Caminhei ao lado de Douglas, mas meu coração batia descompassado. Algo muito errado estava para acontecer, e eu não sabia se a melhor alternativa era fugir ou aceitar a companhia dele. De qualquer forma, não estava em paz.
— Ok, vamos deixar uma coisa clara: NÃO TEM NADA PENDENTE ENTRE NÓS, ENTENDEU?! — cuspi cada palavra entre dentes. — Você tem uma namorada e eu não sabia, agora sei. Respeita a tua guria e me deixa em paz.
Foi exatamente nesse instante que senti o gelo de uma parede contra minhas costas e, ao mesmo tempo, o corpo quente do Douglas me pressionando contra a superfície fria. A boca dele se aproximou da minha orelha e ele sussurrou:
— Raposinha, ninguém jamais fala comigo nesse tom. Já te disse: eu não tenho nada com a Priscila. Ela que não larga do meu pé e não aceita o fim do nosso relacionamento. Eu não a quero mais faz tempo. Ela chega fazendo barraco com as minas que eu tô afim. Ela me conhece... conhece o meu gosto. E esse teu jeito de raposinha com pimenta me deixa louco.
Ele se afastou, caminhando como se nada tivesse acontecido, mas meu corpo parecia ter esquecido disso. Os joelhos fraquejaram, e cada osso parecia virar geleia. Que loucura! Suas palavras ainda queimavam na minha pele, mesmo à distância.
Eu tremia. Vergonha, medo... e um desejo que me envergonhava ainda mais. “Eu quis que ele me beijasse. Só posso estar doente!”
Mas, ao mesmo tempo, a imagem de David invadiu minha mente. “Ele nunca forçaria nada. Ele sempre me olha como quem quer me proteger, não como quem quer me possuir. É diferente... com ele eu me sinto em paz, não em guerra comigo mesma.”
Esse contraste me deixava ainda mais confusa. Como podia, numa mesma noite, sentir repulsa, desejo e saudade por alguém que nem sabia o que eu estava passando?
Olhei para minhas mãos e para os materiais que carregavam, envergonhada por ter desejado aquele homem lindo, comprometido, que estava à minha frente, cheio de autoridade e pegada.

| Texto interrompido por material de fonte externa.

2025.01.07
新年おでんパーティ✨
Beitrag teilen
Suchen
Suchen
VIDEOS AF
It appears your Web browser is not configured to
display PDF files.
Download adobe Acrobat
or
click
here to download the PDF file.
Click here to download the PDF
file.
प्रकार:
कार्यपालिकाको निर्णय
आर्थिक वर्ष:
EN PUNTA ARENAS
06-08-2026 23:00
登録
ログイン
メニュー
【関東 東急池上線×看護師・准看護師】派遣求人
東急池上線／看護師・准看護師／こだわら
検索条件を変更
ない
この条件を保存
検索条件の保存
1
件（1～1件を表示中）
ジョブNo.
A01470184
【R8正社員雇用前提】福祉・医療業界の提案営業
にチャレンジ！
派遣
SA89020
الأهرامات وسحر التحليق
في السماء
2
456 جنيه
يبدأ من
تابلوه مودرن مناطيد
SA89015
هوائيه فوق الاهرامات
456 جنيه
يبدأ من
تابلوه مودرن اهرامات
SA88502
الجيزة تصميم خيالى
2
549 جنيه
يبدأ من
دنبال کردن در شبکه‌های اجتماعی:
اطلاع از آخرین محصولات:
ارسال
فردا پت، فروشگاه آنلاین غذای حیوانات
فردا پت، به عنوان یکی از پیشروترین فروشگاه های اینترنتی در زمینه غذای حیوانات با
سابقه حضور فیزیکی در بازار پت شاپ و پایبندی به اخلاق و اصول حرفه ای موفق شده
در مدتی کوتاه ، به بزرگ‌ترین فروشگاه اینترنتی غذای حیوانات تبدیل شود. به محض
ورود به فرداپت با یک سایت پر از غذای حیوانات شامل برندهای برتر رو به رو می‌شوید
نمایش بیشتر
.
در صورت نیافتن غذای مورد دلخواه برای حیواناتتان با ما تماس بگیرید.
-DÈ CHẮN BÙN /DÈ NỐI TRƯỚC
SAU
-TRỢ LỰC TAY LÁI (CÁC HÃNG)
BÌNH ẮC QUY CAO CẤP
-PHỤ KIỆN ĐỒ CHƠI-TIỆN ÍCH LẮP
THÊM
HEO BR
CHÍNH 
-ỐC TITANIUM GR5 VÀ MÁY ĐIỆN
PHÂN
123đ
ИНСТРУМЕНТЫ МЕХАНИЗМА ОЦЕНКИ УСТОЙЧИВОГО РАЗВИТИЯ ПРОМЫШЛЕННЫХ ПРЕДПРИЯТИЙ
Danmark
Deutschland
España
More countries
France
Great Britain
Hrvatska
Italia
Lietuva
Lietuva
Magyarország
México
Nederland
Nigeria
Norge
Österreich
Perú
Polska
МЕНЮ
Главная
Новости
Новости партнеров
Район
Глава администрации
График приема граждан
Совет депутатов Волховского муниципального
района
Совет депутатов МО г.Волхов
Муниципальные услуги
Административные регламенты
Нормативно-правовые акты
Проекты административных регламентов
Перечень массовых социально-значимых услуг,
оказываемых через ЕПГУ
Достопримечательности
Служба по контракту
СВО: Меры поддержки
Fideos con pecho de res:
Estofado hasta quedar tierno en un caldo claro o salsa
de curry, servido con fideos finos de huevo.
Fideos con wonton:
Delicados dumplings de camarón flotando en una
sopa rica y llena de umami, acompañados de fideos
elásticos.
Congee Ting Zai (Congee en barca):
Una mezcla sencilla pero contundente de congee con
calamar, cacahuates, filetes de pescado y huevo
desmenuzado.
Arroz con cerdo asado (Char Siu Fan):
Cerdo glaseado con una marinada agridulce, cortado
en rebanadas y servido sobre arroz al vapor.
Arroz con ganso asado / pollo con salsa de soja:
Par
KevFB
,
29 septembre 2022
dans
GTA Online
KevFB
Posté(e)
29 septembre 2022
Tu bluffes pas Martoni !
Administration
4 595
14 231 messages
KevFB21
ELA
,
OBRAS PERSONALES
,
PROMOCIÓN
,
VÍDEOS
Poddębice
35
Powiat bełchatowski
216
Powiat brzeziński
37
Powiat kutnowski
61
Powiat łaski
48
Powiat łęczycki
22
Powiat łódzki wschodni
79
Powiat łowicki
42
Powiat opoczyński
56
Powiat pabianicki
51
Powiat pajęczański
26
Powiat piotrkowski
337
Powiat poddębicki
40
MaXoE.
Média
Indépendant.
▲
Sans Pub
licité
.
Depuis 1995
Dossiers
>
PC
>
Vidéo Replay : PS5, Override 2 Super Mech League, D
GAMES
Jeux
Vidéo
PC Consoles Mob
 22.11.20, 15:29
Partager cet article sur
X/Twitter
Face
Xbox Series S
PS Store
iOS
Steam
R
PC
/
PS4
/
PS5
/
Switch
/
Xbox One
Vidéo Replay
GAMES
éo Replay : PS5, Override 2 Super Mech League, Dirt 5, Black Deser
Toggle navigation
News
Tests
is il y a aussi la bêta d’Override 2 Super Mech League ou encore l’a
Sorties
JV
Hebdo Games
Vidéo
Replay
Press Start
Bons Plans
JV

— Ai! — tropecei nos próprios pés. — Não podia ser menos degradante.
— Calma, linda! Eu estou aqui! Viu como minha companhia não é tão ruim assim? — disse ele, com um sorriso maroto, passando as mãos sobre meus ombros e me puxando para um abraço que me envolveu de maneira inesperada.
Senti o calor do corpo dele e, por um instante, meu coração disparou. Queria recuar, mas ao mesmo tempo havia algo reconfortante naquela proteção. Um conflito se instalou dentro de mim: medo, curiosidade, vergonha e um desejo que eu não podia admitir.
— É, tá... você tem razão. — Sorri por educação e continuamos caminhando.
Ele cumpriu o combinado e me levou para casa. Foi, de certa forma, um alívio sentir-me acompanhada tão tarde da noite. Ainda não consigo entender como me permiti perder tempo com aqueles dois patetas na sala. Mas aconteceu. E, por alguma ironia do destino, foi Douglas quem me trouxe para casa depois daquela confusão.
O tempo que passamos juntos acabou sendo até agradável. Ele me fez rir bastante, conversou comigo com naturalidade e, sem dúvida, me teria deixado em segurança... se não tivéssemos sido seguidos.